Reprising the increasingly familiar role of national mourner-in-chief, Biden, 79, then attended a Catholic Mass with local residents, ahead of meeting privately with first responders and grieving relatives of the dead.
"Our hearts are broken," Archbishop Gustavo Garcia-Siller said at Sacred Heart church, where the Bidens sat at the front and the first lady reached out to lightly touch the hands of several worshippers.
Earlier, the arrival of the Bidens’ motorcade at the school was met with applause from a crowd. However, illustrating the tension in the town, there were boos at the appearance of Republican Texas Governor Greg Abbott, who strongly opposes new restrictions on gun ownership.

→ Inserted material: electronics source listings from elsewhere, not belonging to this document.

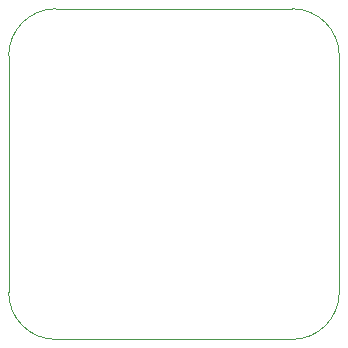
<source format=gbr>
%TF.GenerationSoftware,KiCad,Pcbnew,9.0.2*%
%TF.CreationDate,2025-06-01T02:51:53-04:00*%
%TF.ProjectId,Encoder,456e636f-6465-4722-9e6b-696361645f70,rev?*%
%TF.SameCoordinates,Original*%
%TF.FileFunction,Profile,NP*%
%FSLAX46Y46*%
G04 Gerber Fmt 4.6, Leading zero omitted, Abs format (unit mm)*
G04 Created by KiCad (PCBNEW 9.0.2) date 2025-06-01 02:51:53*
%MOMM*%
%LPD*%
G01*
G04 APERTURE LIST*
%TA.AperFunction,Profile*%
%ADD10C,0.050000*%
%TD*%
G04 APERTURE END LIST*
D10*
X110000000Y-99000000D02*
G75*
G02*
X106000000Y-95000000I0J4000000D01*
G01*
X106000000Y-95000000D02*
X106000000Y-75000000D01*
X130000000Y-99000000D02*
X110000000Y-99000000D01*
X130000000Y-71000000D02*
G75*
G02*
X134000000Y-75000000I0J-4000000D01*
G01*
X134000000Y-75000000D02*
X134000000Y-95000000D01*
X134000000Y-95000000D02*
G75*
G02*
X130000000Y-99000000I-4000000J0D01*
G01*
X106000000Y-75000000D02*
G75*
G02*
X110000000Y-71000000I4000000J0D01*
G01*
X110000000Y-71000000D02*
X130000000Y-71000000D01*
M02*

</source>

"We need changes," shouted one man. Biden was not scheduled to speak publicly in Texas, but on Saturday he renewed his call for Congress to overcome years of paralysis to toughen firearms regulations -- especially on weapons like the semi-automatic AR-15 that the gunman used in Uvalde. "We cannot outlaw tragedy, I know, but we can make America safer," Biden said. Harrowing accounts emerged of the ordeal faced by survivors of Tuesday’s attack, where the behavior of the police is under severe scrutiny.
Ten-year-old Samuel Salinas was sitting in his fourth-grade classroom when the shooter, later identified as Salvador Ramos, 18, barged in and announced: "You’re all going to die." Then "he just started shooting," Salinas told ABC News. Texas authorities admitted Friday that as many as 19 police officers were in the school hallway for nearly an hour before finally breaching the room and killing Ramos, saying the officers mistakenly thought that he had stopped killing and was now barricaded. Parents have expressed fury and on Sunday the Justice Department announced an inquiry "to identify lessons learned and best practices to help first responders prepare."